Муж, которого я купила - страница 4

стр.

Спустя много лет Айн Рэнд попросят прочесть лекцию на тему того, какие ориентиры лежат в основе ее литературных произведений. «Главной темой и целью моего творчества, — ответила она, — является отображение образа идеального человека. Живописание морального идеала — вот что есть моя абсолютная и конечная цель…» («Романтический манифест»).

Тем не менее, она не считала себе готовой к этому вплоть до романа «Источник»: она знала, что ей еще предстоит многому научиться, как писателю и как философу. Но что она представляла возможным для себя в это время, так это изображение женских чувств по отношению к идеальному мужчине, то чувство, которое она позже охарактеризовала как «культ человека». Она сама с детства испытывала эту сводящую с ума страсть, как правило, к образам благородных героев из произведений эпохи Романтизма.
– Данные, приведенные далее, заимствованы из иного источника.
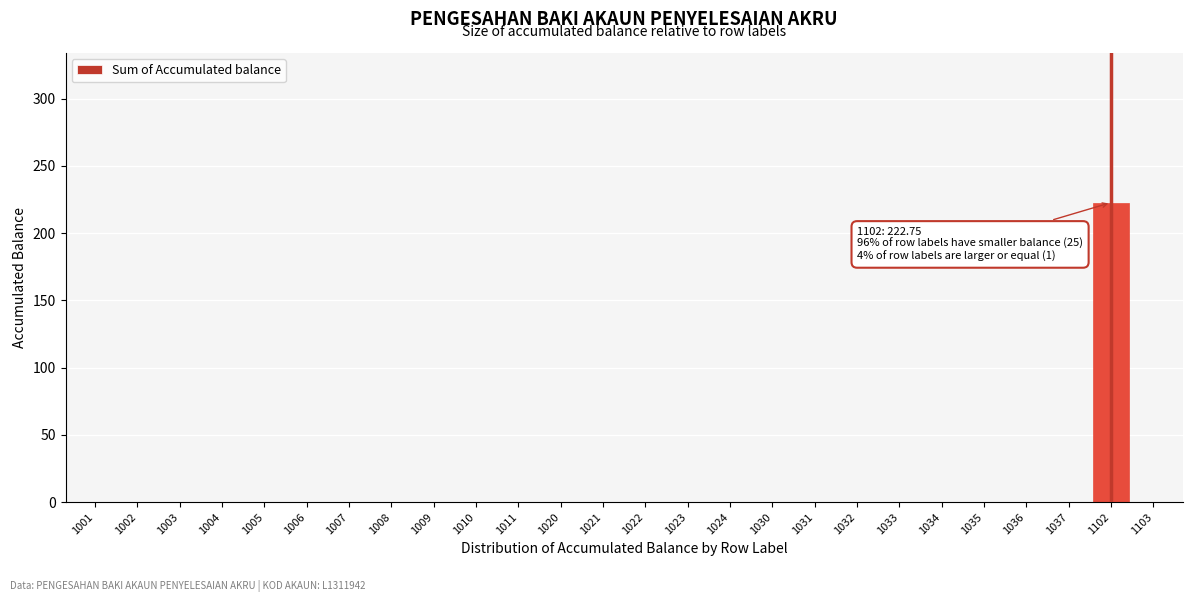

Reading left to right, extract all data points from this chart.

1001=0.0	1002=0.0	1003=0.0	1004=0.0	1005=0.0	1006=0.0	1007=0.0	1008=0.0	1009=0.0	1010=0.0	1011=0.0	1020=0.0	1021=0.0	1022=0.0	1023=0.0	1024=0.0	1030=0.0	1031=0.0	1032=0.0	1033=0.0	1034=0.0	1035=0.0	1036=0.0	1037=0.0	1102=222.8	1103=0.0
Такие понятия, как «поклонение», «почитание», «вознесение» и подобные им привыкли ассоциировать с эмоциями, относящимися к чему-то сверхъестественному, находящемуся за гранью этого мира. Но, как считает Айн Рэнд, они скорее принадлежат к религии или мистицизму, которые вмещают в себе высшие моральные понятия, поддающиеся словесному описания… Такие понятия дают названия наличествующим в действительности эмоциям, хоть никакого сверхъестественного измерения для них не существует; подобные эмоции ощущаются приносящими радость и облагораживающими, без всяких самоуничижительных определений, свойственных религии. Что же тогда в действительности является источником этих сигналов? Вся эмоциональная сфера человеческих стремлений к моральному идеалу… Это высочайшая ступень людских эмоций, которая должна быть высвобождена из мрака мистицизма и перенаправлена в нужную сторону — к самому человеку.[6]
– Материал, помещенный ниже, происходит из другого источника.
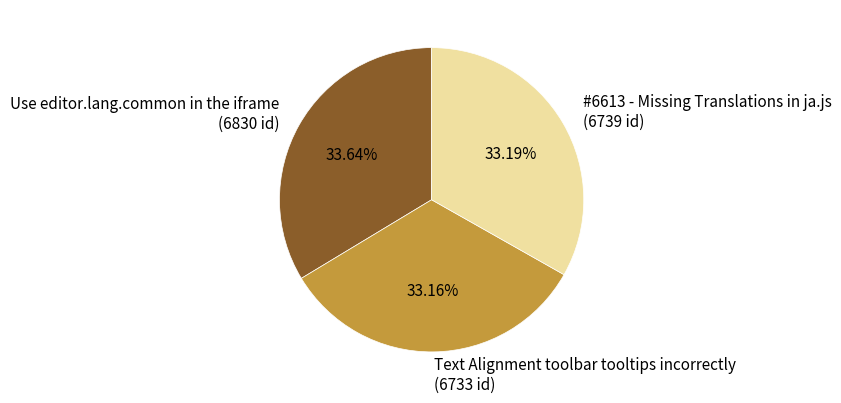

Count the number of slices in the pie.

3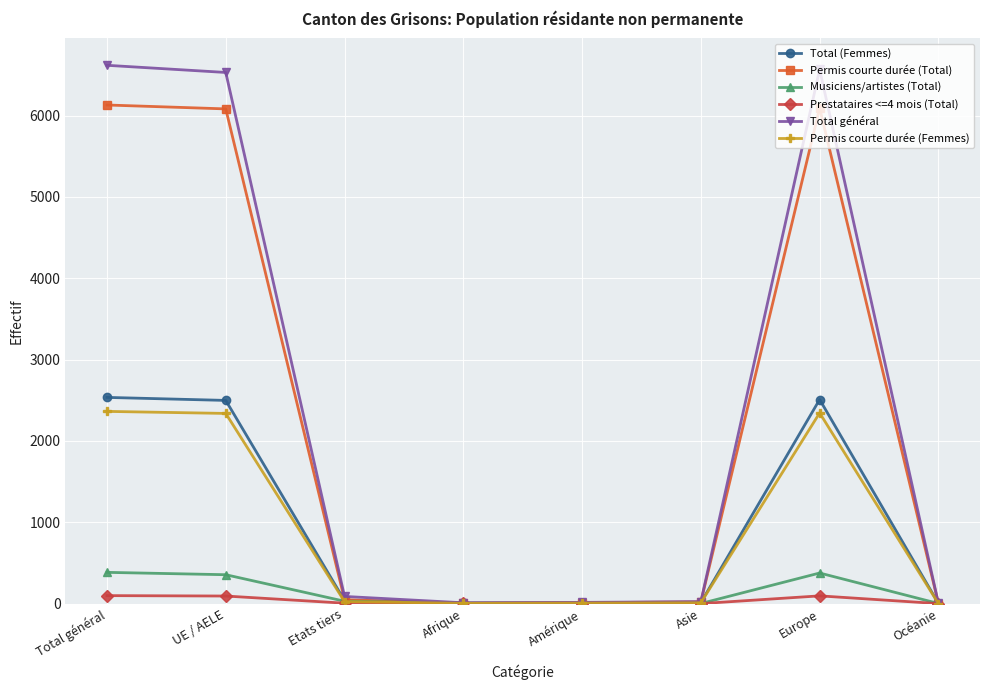

What is the greatest value displayed?

6618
«Культ человека» подразумевает под собой бесспорное стремление к ценностям и к олицетворению личности успешной и благодетельной. Это скорее метафизически-этическое чувство, подвластное обоим полам, объединяющее всех, «кто видит огромный потенциал в человеке и стремится его реализовать» и адресованное тем, кто «посвятил себя экзальтации чувства самопознания человека и святости его счастья на земле».

Когда женщина с таким складом характера видит, как ее самые сокровенные ценности воплощаются и приобретают очертания в каком-то конкретном человеке, то культ человека преображается в романтическую любовь. В этом и заключается особенная черта романтической любви, как ее представляет Айн Рэнд: это объединение абстрактного с конкретным, идеала с действительностью, разума и физической оболочки, возвышенной духовности и отчаянной страсти, благоговения и сексуальности.
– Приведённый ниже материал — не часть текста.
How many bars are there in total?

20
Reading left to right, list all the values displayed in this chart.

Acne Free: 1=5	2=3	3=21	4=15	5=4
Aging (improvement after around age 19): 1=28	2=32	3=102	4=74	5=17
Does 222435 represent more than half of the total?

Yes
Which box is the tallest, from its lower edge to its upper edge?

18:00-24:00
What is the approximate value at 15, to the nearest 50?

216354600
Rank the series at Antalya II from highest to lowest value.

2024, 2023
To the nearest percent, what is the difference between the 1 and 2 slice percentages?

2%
Главными героями ранних произведений Айн Рэнд становились преимущественно женщины, и одной из черт их характеров всегда было это поклонение человеку. Образы этих персонажей, до появления в ее творчестве Говарда Рорка, были проработаны лишь поверхностно. Но сколько бы неточностей и ошибок ни было допущено писательницей в языковом и литературном планах, чувства женщины к герою были уже великолепно мотивированы.

Даже в этой первой истории, она следует пути красноречивых описаний для раскрытия животрепещущей темы (особенно в прощальной сцене). Даже на столь раннем этапе она с умом использует тот драматичный стиль с употреблением кратких предложений, который прославит ее в «Источнике».

Генри из этого рассказа является ранним предшественником Лео (Мы живые), Рорка, Франциско или Рердена (Атлант расправил плечи). Те из читателей, что знакомы с упомянутыми персонажами, с легкостью увидят некоторые из их черт в Гёнри. Основной упор, правда, делается на ответную реакцию Ирэн, которая с лихвой описывается за весь рассказ в одной строке: «Когда я устаю, то сажусь на колени перед столом [на котором стоит фотография Генри] и смотрю на него».

На поверхности история выглядит обыденной. Могу представить, что кто-то воспримет ее как трагедию нелюбимой жены, «эгоистично» решившей удалиться из жизни своего мужа. Но на самом деле, в произведение заложен совсем иной смысл. Ирэн вовсе не самолюбивая супруга, а страстная ценительница: ее решение оставить Генри было принято не из самопожертвования, а из самосохранения и желания подтвердить существующие для нее ценности. Она не может впустить в свою жизнь на место Генри никого другого, с кем бы ее отношения не были столь же преисполнены воплощением разделенных с ним ценностей.